A Academia Brasileira de Letras viveu, nesta quinta-feira (11), um daqueles raros momentos em que o peso do passado encontra, enfim, algum sinal de mudança. A escritora Ana Maria Gonçalves foi eleita para a cadeira 33 da ABL, tornando-se a primeira mulher negra a ocupar um dos 40 assentos da instituição fundada em 1897. Demorou mais de um século, mas chegou.
Autora do aclamado romance Um defeito de cor, Ana Maria recebeu 30 votos entre os imortais da Casa de Machado de Assis, vencendo com folga uma disputa que contou com outros 12 candidatos, entre eles a também escritora e ativista indígena Eliane Potiguara. A vaga era do linguista Evanildo Bechara, falecido em maio, e que ocupava a cadeira desde 2001.

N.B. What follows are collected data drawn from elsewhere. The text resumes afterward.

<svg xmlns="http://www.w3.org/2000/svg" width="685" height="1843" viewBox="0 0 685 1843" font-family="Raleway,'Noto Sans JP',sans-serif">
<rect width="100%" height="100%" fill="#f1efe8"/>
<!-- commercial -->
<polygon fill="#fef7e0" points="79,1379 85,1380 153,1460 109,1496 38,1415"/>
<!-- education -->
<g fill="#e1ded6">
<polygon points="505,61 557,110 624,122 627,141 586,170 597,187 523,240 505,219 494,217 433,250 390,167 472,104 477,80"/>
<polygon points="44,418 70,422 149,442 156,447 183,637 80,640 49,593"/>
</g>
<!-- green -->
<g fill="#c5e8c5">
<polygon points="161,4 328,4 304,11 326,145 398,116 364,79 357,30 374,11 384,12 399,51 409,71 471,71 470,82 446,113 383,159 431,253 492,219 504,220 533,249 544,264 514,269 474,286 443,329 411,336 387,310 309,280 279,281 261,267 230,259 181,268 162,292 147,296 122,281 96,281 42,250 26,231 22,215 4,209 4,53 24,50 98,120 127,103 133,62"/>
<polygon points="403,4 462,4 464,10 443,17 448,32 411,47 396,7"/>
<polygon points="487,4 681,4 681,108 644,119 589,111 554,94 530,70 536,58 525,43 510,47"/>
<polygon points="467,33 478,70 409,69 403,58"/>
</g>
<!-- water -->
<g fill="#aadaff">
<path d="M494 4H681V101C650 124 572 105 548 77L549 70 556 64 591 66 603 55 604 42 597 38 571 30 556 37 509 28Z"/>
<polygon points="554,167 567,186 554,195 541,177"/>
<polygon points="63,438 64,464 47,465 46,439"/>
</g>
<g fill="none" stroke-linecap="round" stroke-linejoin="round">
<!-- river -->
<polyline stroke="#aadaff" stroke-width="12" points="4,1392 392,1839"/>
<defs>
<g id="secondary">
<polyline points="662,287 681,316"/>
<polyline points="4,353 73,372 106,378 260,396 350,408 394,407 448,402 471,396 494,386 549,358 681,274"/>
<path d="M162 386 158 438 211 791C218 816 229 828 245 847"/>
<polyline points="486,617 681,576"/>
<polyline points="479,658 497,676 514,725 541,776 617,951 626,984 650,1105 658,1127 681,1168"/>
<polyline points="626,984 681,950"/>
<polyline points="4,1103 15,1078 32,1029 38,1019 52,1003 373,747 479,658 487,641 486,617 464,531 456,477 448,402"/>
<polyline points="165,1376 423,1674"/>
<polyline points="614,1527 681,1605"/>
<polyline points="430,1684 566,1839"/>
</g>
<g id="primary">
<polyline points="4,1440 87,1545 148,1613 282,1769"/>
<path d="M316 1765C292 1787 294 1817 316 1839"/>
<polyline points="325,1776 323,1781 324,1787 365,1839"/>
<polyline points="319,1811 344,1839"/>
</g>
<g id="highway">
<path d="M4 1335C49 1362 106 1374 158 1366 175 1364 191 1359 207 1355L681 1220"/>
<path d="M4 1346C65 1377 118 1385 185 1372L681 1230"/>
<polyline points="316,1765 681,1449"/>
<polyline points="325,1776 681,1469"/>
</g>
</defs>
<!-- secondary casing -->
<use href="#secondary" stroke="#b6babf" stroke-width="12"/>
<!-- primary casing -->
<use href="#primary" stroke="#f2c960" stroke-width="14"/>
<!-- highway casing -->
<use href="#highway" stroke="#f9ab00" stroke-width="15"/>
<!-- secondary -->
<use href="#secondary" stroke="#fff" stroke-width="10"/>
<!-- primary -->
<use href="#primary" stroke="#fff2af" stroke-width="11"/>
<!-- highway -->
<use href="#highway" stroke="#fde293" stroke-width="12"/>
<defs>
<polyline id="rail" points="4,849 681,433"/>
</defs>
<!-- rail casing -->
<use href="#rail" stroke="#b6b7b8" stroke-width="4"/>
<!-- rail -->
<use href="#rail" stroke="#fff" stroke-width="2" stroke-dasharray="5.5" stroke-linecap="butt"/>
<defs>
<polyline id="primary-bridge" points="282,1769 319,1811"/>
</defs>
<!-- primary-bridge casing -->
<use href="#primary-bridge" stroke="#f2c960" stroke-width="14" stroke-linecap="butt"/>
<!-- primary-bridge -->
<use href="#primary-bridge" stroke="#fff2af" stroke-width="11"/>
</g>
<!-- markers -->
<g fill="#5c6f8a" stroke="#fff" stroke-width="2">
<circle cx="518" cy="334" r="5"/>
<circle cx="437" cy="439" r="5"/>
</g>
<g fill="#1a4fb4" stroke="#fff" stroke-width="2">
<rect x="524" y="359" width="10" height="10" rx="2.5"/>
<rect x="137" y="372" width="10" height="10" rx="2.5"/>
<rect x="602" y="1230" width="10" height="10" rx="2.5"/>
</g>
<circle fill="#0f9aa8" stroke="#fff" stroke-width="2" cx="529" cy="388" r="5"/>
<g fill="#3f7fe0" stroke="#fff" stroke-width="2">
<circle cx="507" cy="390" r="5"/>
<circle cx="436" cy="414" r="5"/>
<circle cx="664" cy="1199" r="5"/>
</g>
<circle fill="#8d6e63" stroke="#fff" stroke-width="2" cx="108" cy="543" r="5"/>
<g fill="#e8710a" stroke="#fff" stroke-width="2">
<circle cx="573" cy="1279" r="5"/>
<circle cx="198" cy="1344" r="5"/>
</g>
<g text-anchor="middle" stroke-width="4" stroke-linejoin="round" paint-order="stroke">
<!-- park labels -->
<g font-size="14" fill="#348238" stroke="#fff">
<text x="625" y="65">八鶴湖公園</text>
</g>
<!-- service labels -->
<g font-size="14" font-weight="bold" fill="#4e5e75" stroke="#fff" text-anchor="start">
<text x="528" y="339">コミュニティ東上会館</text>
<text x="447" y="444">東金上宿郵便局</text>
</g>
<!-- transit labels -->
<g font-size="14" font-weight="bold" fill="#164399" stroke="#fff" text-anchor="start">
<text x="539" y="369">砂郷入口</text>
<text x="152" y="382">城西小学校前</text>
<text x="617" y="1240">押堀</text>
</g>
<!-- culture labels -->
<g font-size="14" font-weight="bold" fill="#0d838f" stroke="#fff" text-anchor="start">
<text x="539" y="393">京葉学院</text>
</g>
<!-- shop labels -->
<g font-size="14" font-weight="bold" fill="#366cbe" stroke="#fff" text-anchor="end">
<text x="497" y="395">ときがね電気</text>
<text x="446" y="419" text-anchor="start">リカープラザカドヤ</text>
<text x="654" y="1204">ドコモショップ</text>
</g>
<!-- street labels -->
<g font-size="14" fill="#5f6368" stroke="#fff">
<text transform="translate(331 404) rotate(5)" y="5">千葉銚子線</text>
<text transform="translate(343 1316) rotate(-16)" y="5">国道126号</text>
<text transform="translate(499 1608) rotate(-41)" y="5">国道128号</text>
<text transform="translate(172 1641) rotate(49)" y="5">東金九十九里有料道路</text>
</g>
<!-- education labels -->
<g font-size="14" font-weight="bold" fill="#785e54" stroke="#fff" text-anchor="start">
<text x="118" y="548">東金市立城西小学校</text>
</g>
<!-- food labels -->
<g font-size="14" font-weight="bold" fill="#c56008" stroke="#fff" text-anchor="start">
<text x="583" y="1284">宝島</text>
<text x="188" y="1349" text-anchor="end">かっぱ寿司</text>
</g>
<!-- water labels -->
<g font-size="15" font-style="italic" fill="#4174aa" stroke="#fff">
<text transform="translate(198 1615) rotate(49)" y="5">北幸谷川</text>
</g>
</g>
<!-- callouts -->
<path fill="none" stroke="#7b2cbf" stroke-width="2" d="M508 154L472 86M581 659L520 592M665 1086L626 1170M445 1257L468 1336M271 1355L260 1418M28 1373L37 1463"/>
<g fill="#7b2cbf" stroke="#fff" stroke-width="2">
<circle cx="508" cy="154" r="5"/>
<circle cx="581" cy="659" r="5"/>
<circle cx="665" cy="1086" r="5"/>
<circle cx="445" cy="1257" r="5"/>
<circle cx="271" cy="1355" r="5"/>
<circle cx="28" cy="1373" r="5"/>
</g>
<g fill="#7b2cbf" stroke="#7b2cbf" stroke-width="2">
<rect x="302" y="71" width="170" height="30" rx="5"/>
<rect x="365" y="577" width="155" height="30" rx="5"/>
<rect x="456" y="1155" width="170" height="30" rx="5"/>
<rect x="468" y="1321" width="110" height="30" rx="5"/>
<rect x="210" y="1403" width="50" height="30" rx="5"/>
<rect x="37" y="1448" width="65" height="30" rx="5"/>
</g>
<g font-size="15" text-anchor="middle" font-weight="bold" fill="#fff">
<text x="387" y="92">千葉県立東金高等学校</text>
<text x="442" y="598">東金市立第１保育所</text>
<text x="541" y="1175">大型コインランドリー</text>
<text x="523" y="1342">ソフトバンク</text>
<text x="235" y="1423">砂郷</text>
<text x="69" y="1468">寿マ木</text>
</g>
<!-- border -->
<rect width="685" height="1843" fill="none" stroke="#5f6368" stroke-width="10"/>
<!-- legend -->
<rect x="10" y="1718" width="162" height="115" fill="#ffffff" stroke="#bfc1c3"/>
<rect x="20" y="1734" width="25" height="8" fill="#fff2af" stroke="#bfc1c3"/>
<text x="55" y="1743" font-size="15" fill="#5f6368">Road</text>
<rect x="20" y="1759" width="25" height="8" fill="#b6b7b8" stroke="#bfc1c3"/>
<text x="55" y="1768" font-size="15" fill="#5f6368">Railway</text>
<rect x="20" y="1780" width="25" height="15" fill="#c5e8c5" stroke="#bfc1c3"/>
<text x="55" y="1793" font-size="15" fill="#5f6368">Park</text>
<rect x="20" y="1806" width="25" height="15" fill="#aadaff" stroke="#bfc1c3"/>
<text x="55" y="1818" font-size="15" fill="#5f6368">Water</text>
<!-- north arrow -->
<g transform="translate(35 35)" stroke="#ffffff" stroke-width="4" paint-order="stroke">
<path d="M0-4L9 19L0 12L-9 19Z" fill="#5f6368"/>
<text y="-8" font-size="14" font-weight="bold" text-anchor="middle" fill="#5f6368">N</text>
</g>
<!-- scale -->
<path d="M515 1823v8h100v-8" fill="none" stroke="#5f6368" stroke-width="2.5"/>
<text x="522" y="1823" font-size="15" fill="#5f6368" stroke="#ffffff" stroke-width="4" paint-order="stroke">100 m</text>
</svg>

Natural de Ibiá, em Minas Gerais, Ana Maria Gonçalves começou a carreira como publicitária, mas foi na literatura que encontrou sua voz mais potente. Com uma obra que transita entre a ficção histórica e o compromisso com as memórias negras no Brasil, seu nome vinha sendo cogitado havia anos como um acerto que a ABL precisava fazer — e, finalmente, fez.

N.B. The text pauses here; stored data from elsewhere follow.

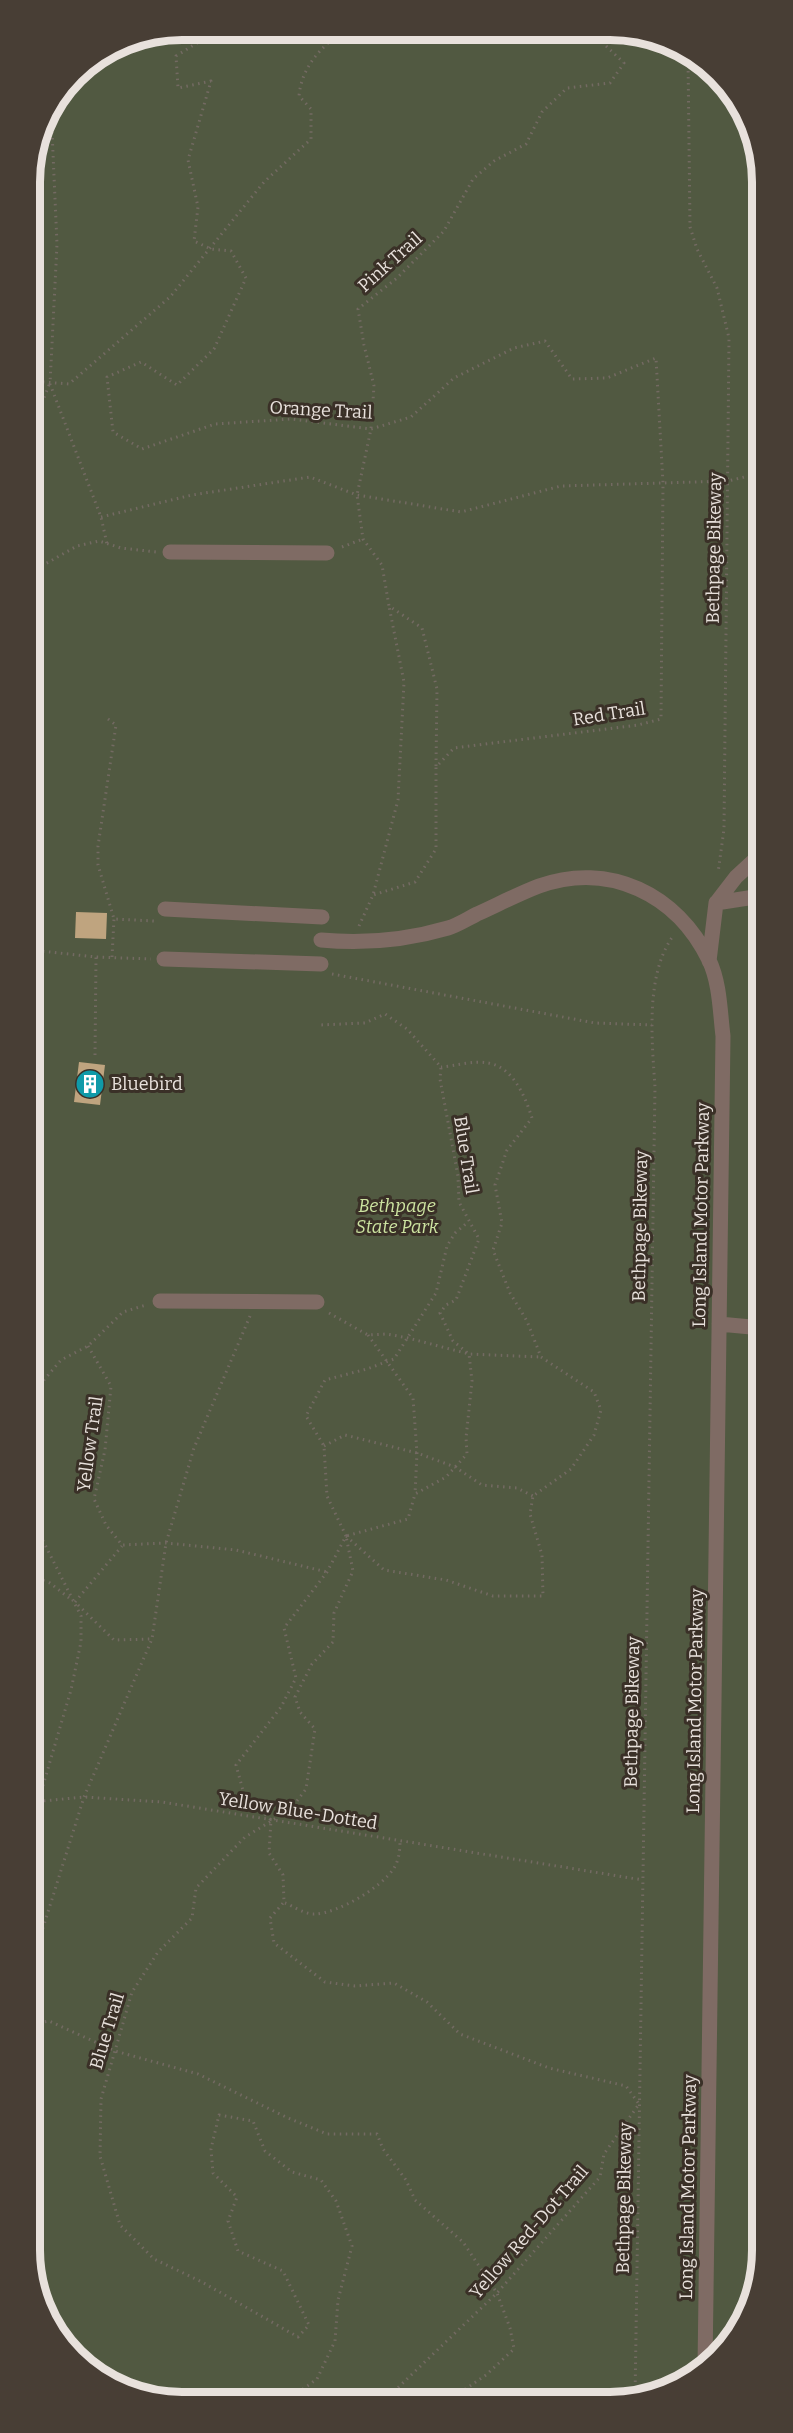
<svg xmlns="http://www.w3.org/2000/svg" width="793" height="2433" viewBox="0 0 793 2433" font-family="Bitter,serif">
<rect width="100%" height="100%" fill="#3a3027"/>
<path fill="#515941" d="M183,30L640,33L718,75L760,153L763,2260L751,2308L725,2351L686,2383L640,2400H153L75,2358L33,2280L30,173L46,115L82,68L125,42Z"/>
<path fill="#bfa47f" d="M76,912L107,913L106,939L75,938Z
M79,1062L105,1065L100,1105L74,1102Z"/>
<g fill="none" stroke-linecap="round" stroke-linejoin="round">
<path stroke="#736a62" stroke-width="3" stroke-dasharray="1.5 4.5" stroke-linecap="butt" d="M218,30L176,56L178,88L211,81L188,160L198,207L194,241L211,249L231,251L246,278L214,349L177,385L141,362L107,377L113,432L142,449L215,424L291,419L371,429L411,417L454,378L514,348L545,341L572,379L607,378L656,358L663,483L661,719L638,725L454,748L436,767V849L415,882L373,895
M688,59L690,227L697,249L717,288L729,338L724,829L718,873
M51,108L57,244L50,384L101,517L107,544
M31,381L69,384L170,297L264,182L311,139V109L299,96C302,66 320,49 342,31
M31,431L49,385
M101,517L192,495L310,477L357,495L461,512L561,486L728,481L761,473
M342,547L363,539
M31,572L77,546L99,541L121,548L156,552
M108,719L116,725L98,846V865L114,919L154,921
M436,766L437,689L422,628L389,606L382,565L363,539L357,495L371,429L374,386L364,345L358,309L397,278L444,231L473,179L494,161L526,144L542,112L567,88L610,83L624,63L605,45L600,33
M359,926L373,895L398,800L404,682L389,606
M31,950L96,957L151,959
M112,957L114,919
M332,974L595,1023L652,1025
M95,1055L96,957
M329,1313L368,1335L387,1334L408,1338L469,1354L541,1357
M368,1335L413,1398L417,1453L415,1494
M88,1346L111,1386L105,1450L94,1499L106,1525L122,1545L166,1543L236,1550L327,1572
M32,1394L61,1360L88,1346L123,1312L146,1305
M324,1446L345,1435L417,1453L455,1467L482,1485L517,1488L533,1496
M32,1519L81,1616V1642L71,1690L32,1823
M346,1536L327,1496L324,1446L306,1416L325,1380L367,1369L394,1359L436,1293L447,1246L455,1233L468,1222
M32,1576L50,1583L73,1601
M75,1602L122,1546
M78,1605L114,1640L152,1639
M32,1802L84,1797L162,1802L643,1880
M285,1903C293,1906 306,1915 315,1914C339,1913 382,1887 394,1868C399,1860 400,1850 400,1841
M32,1963L84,1797L152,1639L166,1543L194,1448L250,1316
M33,2024L49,2021L115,2051L198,2074L288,2118L327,2134H377L383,2149L406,2180L415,2200L463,2242L497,2293L510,2328L514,2349L486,2375L464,2390V2400
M288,2400L317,2379L335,2341L338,2300L352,2246L336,2201L321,2180L292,2172L265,2151L253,2121L219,2115L211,2149L213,2173L237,2197L228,2221L238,2251L283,2271L309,2325L298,2337L202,2282L154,2259L120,2225L100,2156L101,2099L132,1992L158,1952L192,1918L196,1888L245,1837L291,1809L306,1789L315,1729L300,1712L295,1697L312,1664L333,1642L334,1613L353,1571L346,1536L408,1519L415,1494L446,1477L467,1454L466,1438L472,1381L469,1354L453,1341L440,1313L446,1305L456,1300L479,1239L459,1202L458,1176L440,1079L441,1067L407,1029L385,1014L365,1023L320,1025
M385,2400L497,2293L600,2177L604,2154L639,2104L626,2086L549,2068L460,2034L427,2002L394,1983L355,1986L325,1982L274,1943L270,1918L284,1902L283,1875L269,1853L271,1820L244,1794L236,1765L281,1707L296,1678L284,1628L327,1572L346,1536L384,1570L446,1580L493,1596H543L542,1555L530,1514L533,1496L571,1469L594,1435L601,1410L594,1392L541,1357L527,1321L510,1293L493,1250L502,1223L495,1185L507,1150L532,1118C525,1096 513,1067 488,1063C474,1060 455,1066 441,1067
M635,2400L655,1087C652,1041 645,975 673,936"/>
<path stroke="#7f6b64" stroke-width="15" d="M170,552L327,553
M716,903L736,877L761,854
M165,909L322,917
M321,940C364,944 407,940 448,928C458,925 467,919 477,914C497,905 518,894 539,886C609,861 677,894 709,960C720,983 720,1012 723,1036L705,2367
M164,959L321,964
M709,961L716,903L761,896
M160,1301L317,1302
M719,1324L762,1328"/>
</g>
<defs>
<g id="building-disc" transform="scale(1.5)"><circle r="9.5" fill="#0f9aa8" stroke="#3a3027"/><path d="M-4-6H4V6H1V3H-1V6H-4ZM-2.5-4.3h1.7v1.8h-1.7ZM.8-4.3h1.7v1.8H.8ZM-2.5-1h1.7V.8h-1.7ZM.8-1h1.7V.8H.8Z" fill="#fff"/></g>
</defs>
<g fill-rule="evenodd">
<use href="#building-disc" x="90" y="1084"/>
</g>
<g text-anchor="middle" stroke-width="6" stroke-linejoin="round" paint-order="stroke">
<g font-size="18" fill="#e8e1dc" stroke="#3a3027">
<text transform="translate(390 262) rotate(-42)" y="6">Pink Trail</text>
<text transform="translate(321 410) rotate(3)" y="6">Orange Trail</text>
<text transform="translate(714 548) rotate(-89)" y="6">Bethpage Bikeway</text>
<text transform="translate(609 714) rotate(-9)" y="6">Red Trail</text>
<text transform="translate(466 1155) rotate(81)" y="6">Blue Trail</text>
<text transform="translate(701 1215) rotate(-89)" y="6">Long Island Motor Parkway</text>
<text transform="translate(640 1226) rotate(-89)" y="6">Bethpage Bikeway</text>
<text transform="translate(90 1444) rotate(-82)" y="6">Yellow Trail</text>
<text transform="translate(695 1701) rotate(-89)" y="6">Long Island Motor Parkway</text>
<text transform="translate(632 1712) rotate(-89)" y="6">Bethpage Bikeway</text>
<text transform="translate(298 1811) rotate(9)" y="6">Yellow Blue-Dotted</text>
<text transform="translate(107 2031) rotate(-73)" y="6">Blue Trail</text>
<text transform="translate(688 2187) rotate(-89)" y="6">Long Island Motor Parkway</text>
<text transform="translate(624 2198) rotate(-89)" y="6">Bethpage Bikeway</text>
<text transform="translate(529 2232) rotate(-49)" y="6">Yellow Red-Dot Trail</text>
</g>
<g font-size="18" fill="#e8e1dc" stroke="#3a3027" text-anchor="start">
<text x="111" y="1090">Bluebird</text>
</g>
<g font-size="18" font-style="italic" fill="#cde4a1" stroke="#3a3027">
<text x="397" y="1212">Bethpage<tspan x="397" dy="21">State Park</tspan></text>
</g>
</g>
<path d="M0 0H793V2433H0ZM182 40H610A142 142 0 0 1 752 182V2250A142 142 0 0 1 610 2392H182A142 142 0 0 1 40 2250V182A142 142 0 0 1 182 40Z" fill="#483e35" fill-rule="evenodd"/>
<path fill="none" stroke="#e8e1dc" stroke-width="8" d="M182 40H610A142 142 0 0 1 752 182V2250A142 142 0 0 1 610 2392H182A142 142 0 0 1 40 2250V182A142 142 0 0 1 182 40Z"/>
</svg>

A eleição de Ana Maria não corrige as ausências acumuladas ao longo de mais de um século, mas abre espaço para que novos nomes — com outras vivências, outras vozes e outros caminhos — comecem a habitar os salões antes fechados da Academia.
O fato de, em 2025, ainda estarmos falando da primeira mulher negra a entrar ali é revelador. Mas que a notícia seja, agora, também um ponto de virada. E que Um defeito de cor, ao ocupar o lugar de honra que sempre mereceu, ajude a iluminar os próximos passos de uma instituição que, enfim, parece disposta a ouvir o país real.